Unemployment in the construction sector is at an all-time low.

Construction employment increased by 25,000 jobs in May and by 286,000 jobs over the past year while construction spending reached $1.310 trillion in April, according to an analysis of new government data by the Associated General Contractors of America. Association officials noted that the employment and spending increases have come as federal officials have reformed taxes, reduced regulatory burdens and boosted infrastructure spending.

"Construction workers and their employers are clearly benefitting from steps Congress and the administration are taking to boost economic demand," said Stephen Sandherr, the association's chief executive officer. "Construction pay, employment and demand have all increased as business conditions have improved."

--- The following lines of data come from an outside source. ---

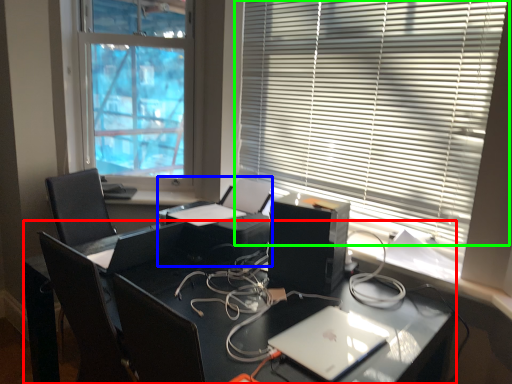
Question: Estimate the real-world distances between objects in this image. Which object is farther from desk (highlighted by a red box), printer (highlighted by a blue box) or window blind (highlighted by a green box)?

Choices:
 (A) printer
 (B) window blind

Answer: (B)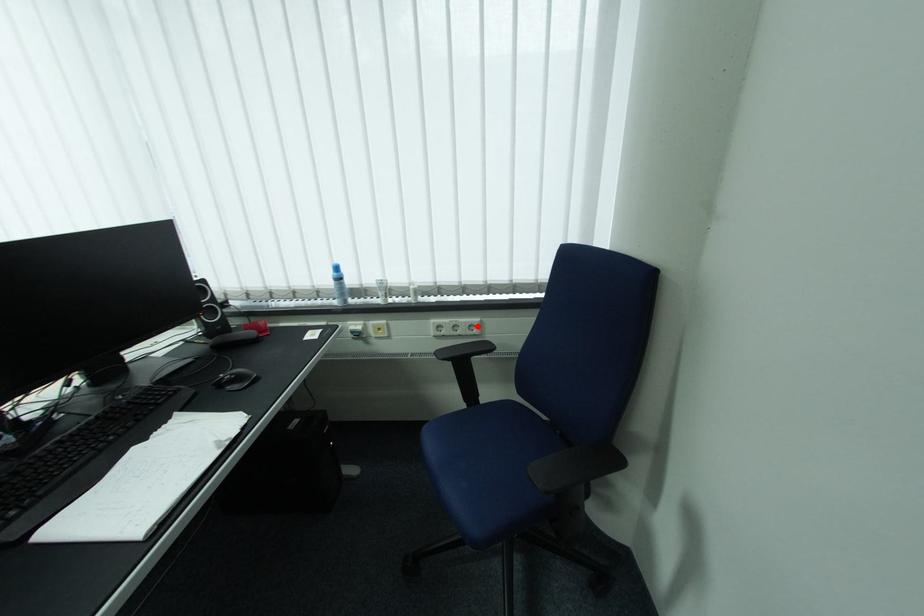
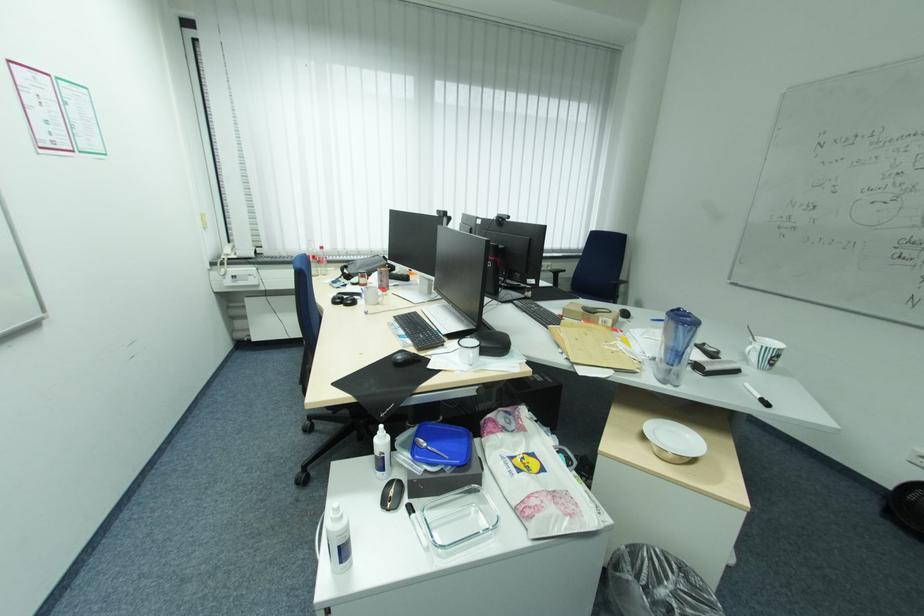
Question: I am providing you with two images of the same scene from different viewpoints. In image1, a red point is highlighted. Considering the same 3D point in image2, which of the following is correct?

Choices:
 (A) It is closer
 (B) It is farther

Answer: (B)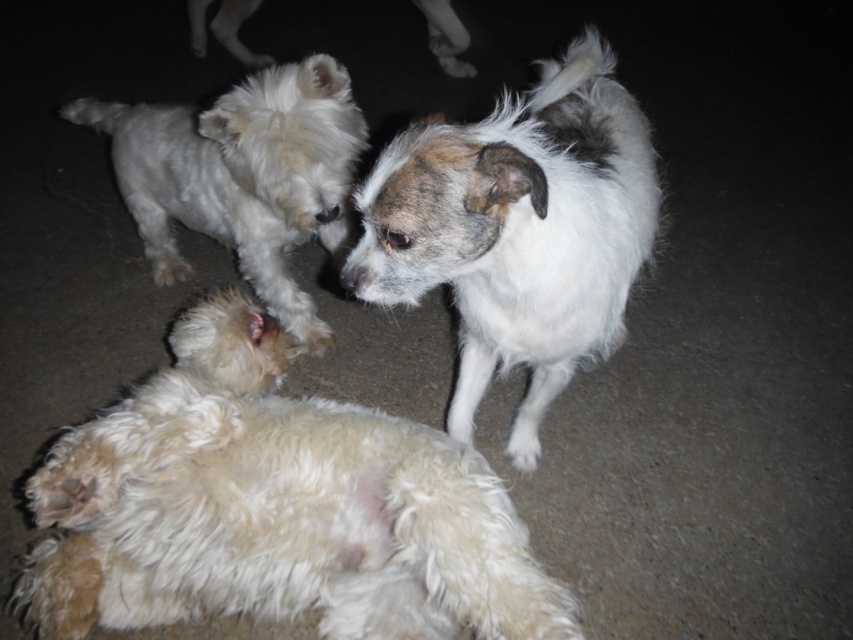
Question: Which object appears farthest from the camera in this image?

Choices:
 (A) fluffy white dog at lower left
 (B) white fluffy dog at upper left

Answer: (B)

Question: Does fluffy white dog at lower left come behind white fluffy dog at center?

Choices:
 (A) yes
 (B) no

Answer: (A)

Question: Can you confirm if fluffy white dog at lower left is positioned to the right of white fluffy dog at center?

Choices:
 (A) no
 (B) yes

Answer: (A)

Question: Is fluffy white dog at lower left positioned in front of white fluffy dog at center?

Choices:
 (A) yes
 (B) no

Answer: (B)

Question: Based on their relative distances, which object is nearer to the fluffy white dog at lower left?

Choices:
 (A) white fluffy dog at center
 (B) white fluffy dog at upper left

Answer: (A)

Question: Among these objects, which one is farthest from the camera?

Choices:
 (A) white fluffy dog at upper left
 (B) fluffy white dog at lower left

Answer: (A)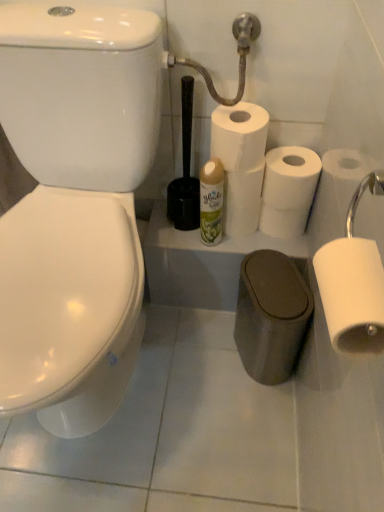
Question: Can you confirm if white matte toilet paper at center, positioned as the 2th toilet paper in back-to-front order, is wider than black plastic toilet brush at center?

Choices:
 (A) yes
 (B) no

Answer: (A)

Question: Would you say white matte toilet paper at center, positioned as the 4th toilet paper in front-to-back order, is outside black plastic toilet brush at center?

Choices:
 (A) no
 (B) yes

Answer: (B)

Question: Is white matte toilet paper at center, positioned as the 2th toilet paper in back-to-front order, oriented away from black plastic toilet brush at center?

Choices:
 (A) yes
 (B) no

Answer: (B)

Question: Is white matte toilet paper at center, positioned as the 2th toilet paper in back-to-front order, in front of black plastic toilet brush at center?

Choices:
 (A) no
 (B) yes

Answer: (A)

Question: Does white matte toilet paper at center, positioned as the 4th toilet paper in front-to-back order, appear on the left side of black plastic toilet brush at center?

Choices:
 (A) yes
 (B) no

Answer: (B)

Question: In terms of size, does white matte toilet paper at center right, which is counted as the third toilet paper, starting from the front, appear bigger or smaller than white matte toilet paper at center, positioned as the 4th toilet paper in front-to-back order?

Choices:
 (A) big
 (B) small

Answer: (A)

Question: Is point click(x=279, y=180) closer or farther from the camera than point click(x=296, y=228)?

Choices:
 (A) closer
 (B) farther

Answer: (A)

Question: From the image's perspective, is white matte toilet paper at center right, which is counted as the third toilet paper, starting from the front, above or below white matte toilet paper at center, positioned as the 4th toilet paper in front-to-back order?

Choices:
 (A) below
 (B) above

Answer: (B)

Question: Would you say white matte toilet paper at center right, which is counted as the third toilet paper, starting from the front, is to the left or to the right of white matte toilet paper at center, positioned as the 4th toilet paper in front-to-back order, in the picture?

Choices:
 (A) left
 (B) right

Answer: (A)

Question: Considering the positions of point (276, 221) and point (213, 238), is point (276, 221) closer or farther from the camera than point (213, 238)?

Choices:
 (A) farther
 (B) closer

Answer: (A)

Question: In terms of height, does white matte toilet paper at center, positioned as the 2th toilet paper in back-to-front order, look taller or shorter compared to white glossy air freshener at center?

Choices:
 (A) tall
 (B) short

Answer: (B)

Question: Relative to white glossy air freshener at center, is white matte toilet paper at center, positioned as the 2th toilet paper in back-to-front order, in front or behind?

Choices:
 (A) behind
 (B) front

Answer: (A)

Question: From the image's perspective, is white matte toilet paper at center, positioned as the 2th toilet paper in back-to-front order, above or below white glossy air freshener at center?

Choices:
 (A) above
 (B) below

Answer: (B)

Question: Choose the correct answer: Is white matte toilet paper at center, positioned as the 4th toilet paper in front-to-back order, inside white matte toilet paper at right, which ranks as the 5th toilet paper in back-to-front order, or outside it?

Choices:
 (A) outside
 (B) inside

Answer: (A)

Question: Based on their positions, is white matte toilet paper at center, positioned as the 4th toilet paper in front-to-back order, located to the left or right of white matte toilet paper at right, acting as the first toilet paper starting from the front?

Choices:
 (A) right
 (B) left

Answer: (A)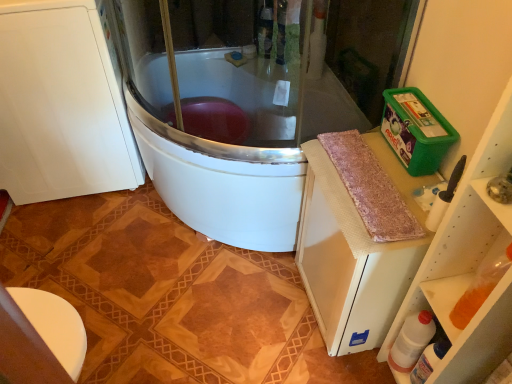
Question: Is pink shaggy rug at right located outside green plastic container at upper right?

Choices:
 (A) yes
 (B) no

Answer: (A)

Question: Could green plastic container at upper right be considered to be inside pink shaggy rug at right?

Choices:
 (A) no
 (B) yes

Answer: (A)

Question: Is the position of pink shaggy rug at right less distant than that of green plastic container at upper right?

Choices:
 (A) no
 (B) yes

Answer: (A)

Question: Is pink shaggy rug at right next to green plastic container at upper right and touching it?

Choices:
 (A) yes
 (B) no

Answer: (B)

Question: Does pink shaggy rug at right appear on the right side of green plastic container at upper right?

Choices:
 (A) no
 (B) yes

Answer: (B)

Question: Is pink shaggy rug at right bigger than green plastic container at upper right?

Choices:
 (A) no
 (B) yes

Answer: (A)

Question: Is green plastic container at upper right to the left of pink shaggy rug at right from the viewer's perspective?

Choices:
 (A) no
 (B) yes

Answer: (B)

Question: Is green plastic container at upper right facing away from pink shaggy rug at right?

Choices:
 (A) no
 (B) yes

Answer: (A)

Question: Does green plastic container at upper right have a greater height compared to pink shaggy rug at right?

Choices:
 (A) yes
 (B) no

Answer: (A)

Question: From the image's perspective, is green plastic container at upper right over pink shaggy rug at right?

Choices:
 (A) yes
 (B) no

Answer: (B)

Question: Is green plastic container at upper right positioned in front of pink shaggy rug at right?

Choices:
 (A) no
 (B) yes

Answer: (B)

Question: Is green plastic container at upper right not within pink shaggy rug at right?

Choices:
 (A) yes
 (B) no

Answer: (A)

Question: Would you say white plastic bottle at lower right, placed as the 2th bottle when sorted from left to right, contains green plastic container at upper right?

Choices:
 (A) no
 (B) yes

Answer: (A)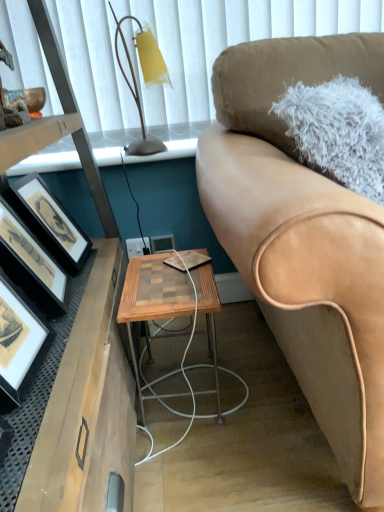
Where is `free location above woodenmaterial/texturetable at center (from a real-world perspective)`? Image resolution: width=384 pixels, height=512 pixels. free location above woodenmaterial/texturetable at center (from a real-world perspective) is located at coordinates (173, 276).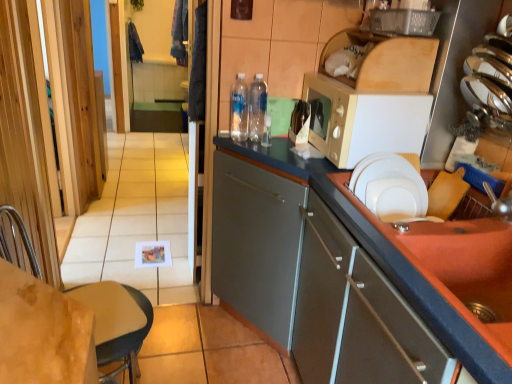
Question: Which is correct: matte gray cabinet at right, which is counted as the second cabinetry, starting from the front, is inside transparent wooden screen door at left, or outside of it?

Choices:
 (A) inside
 (B) outside

Answer: (B)

Question: From the image's perspective, is matte gray cabinet at right, which is counted as the second cabinetry, starting from the front, positioned above or below transparent wooden screen door at left?

Choices:
 (A) above
 (B) below

Answer: (B)

Question: Estimate the real-world distances between objects in this image. Which object is farther from the white matte microwave at upper right?

Choices:
 (A) translucent glass bottle at center, which is the 3th bottle in left-to-right order
 (B) light brown leather chair at lower left
 (C) matte gray cabinet at right, which is counted as the second cabinetry, starting from the front
 (D) clear plastic water bottles at center, the 1th bottle in the left-to-right sequence
 (E) blue fabric laundry at upper left, the 2th laundry when ordered from back to front

Answer: (E)

Question: Which is farther from the dark blue fabric at upper left, arranged as the 1th laundry when viewed from the back?

Choices:
 (A) matte gray cabinet at right, which is the 1th cabinetry in front-to-back order
 (B) clear plastic water bottles at center, the third bottle when ordered from right to left
 (C) light brown leather chair at lower left
 (D) transparent wooden screen door at left
 (E) white matte microwave at upper right

Answer: (A)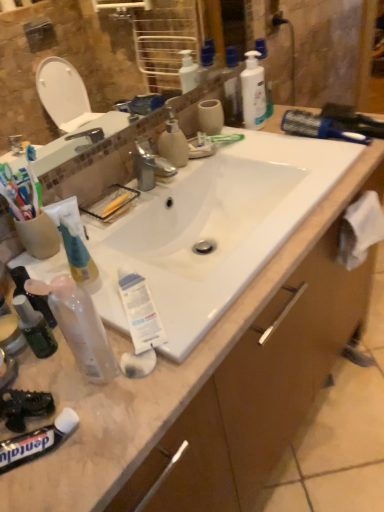
I want to click on vacant space to the right of transparent plastic spray bottle at lower left, which is the first toiletry in left-to-right order, so click(199, 351).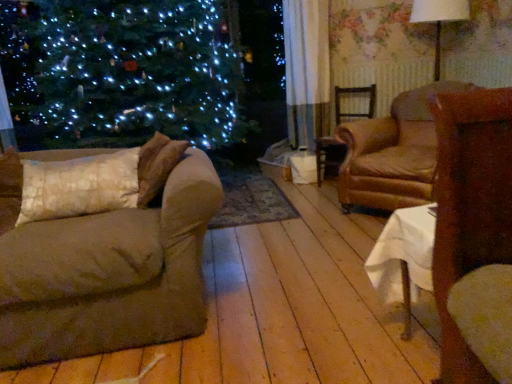
Question: From a real-world perspective, does white fabric lampshade at upper right stand above white textured pillow at left?

Choices:
 (A) yes
 (B) no

Answer: (A)

Question: Is white fabric lampshade at upper right at the left side of white textured pillow at left?

Choices:
 (A) no
 (B) yes

Answer: (A)

Question: From the image's perspective, is white fabric lampshade at upper right above white textured pillow at left?

Choices:
 (A) no
 (B) yes

Answer: (B)

Question: Does white fabric lampshade at upper right have a greater height compared to white textured pillow at left?

Choices:
 (A) no
 (B) yes

Answer: (B)

Question: Considering the relative sizes of white fabric lampshade at upper right and white textured pillow at left in the image provided, is white fabric lampshade at upper right smaller than white textured pillow at left?

Choices:
 (A) yes
 (B) no

Answer: (B)

Question: Can we say white fabric lampshade at upper right lies outside white textured pillow at left?

Choices:
 (A) yes
 (B) no

Answer: (A)

Question: Does white textured pillow at left lie in front of brown leather armchair at center-right, which ranks as the 2th chair in back-to-front order?

Choices:
 (A) no
 (B) yes

Answer: (B)

Question: Can you confirm if white textured pillow at left is positioned to the left of brown leather armchair at center-right, which is the 1th chair from front to back?

Choices:
 (A) no
 (B) yes

Answer: (B)

Question: Is white textured pillow at left far away from brown leather armchair at center-right, which ranks as the 2th chair in back-to-front order?

Choices:
 (A) yes
 (B) no

Answer: (A)

Question: Considering the relative sizes of white textured pillow at left and brown leather armchair at center-right, which ranks as the 2th chair in back-to-front order, in the image provided, is white textured pillow at left thinner than brown leather armchair at center-right, which ranks as the 2th chair in back-to-front order,?

Choices:
 (A) yes
 (B) no

Answer: (A)

Question: Does white textured pillow at left turn towards brown leather armchair at center-right, which ranks as the 2th chair in back-to-front order?

Choices:
 (A) yes
 (B) no

Answer: (B)

Question: Is white textured pillow at left located outside brown leather armchair at center-right, which is the 1th chair from front to back?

Construction employment totaled 7,210,000 in May, a gain of 25,000 for the month and 286,000, or 4.1%, over 12 months. Association officials pointed out that the year-over-year growth rate in industry jobs was significantly higher than the 1.6 percent rise in total nonfarm payroll employment and that construction employment is now higher than at any point since June 2008.

Hourly earnings in the industry averaged $29.65 in May, an increase of 3.2% from a year earlier. That put the average hourly earnings in construction 10.1% higher than the average for all nonfarm private-sector jobs, which rose 2.7% in the past year, to $26.92, Sandherr added.

Construction unemployment hit one of the lowest levels on record, association officials added. They noted that the unemployment rate in construction decreased from 5.3% a year ago to 4.4% last month, the lowest rate of unemployment since July 2000. The number of unemployed job seekers with recent construction experience has plummeted 87,000 since May 2017.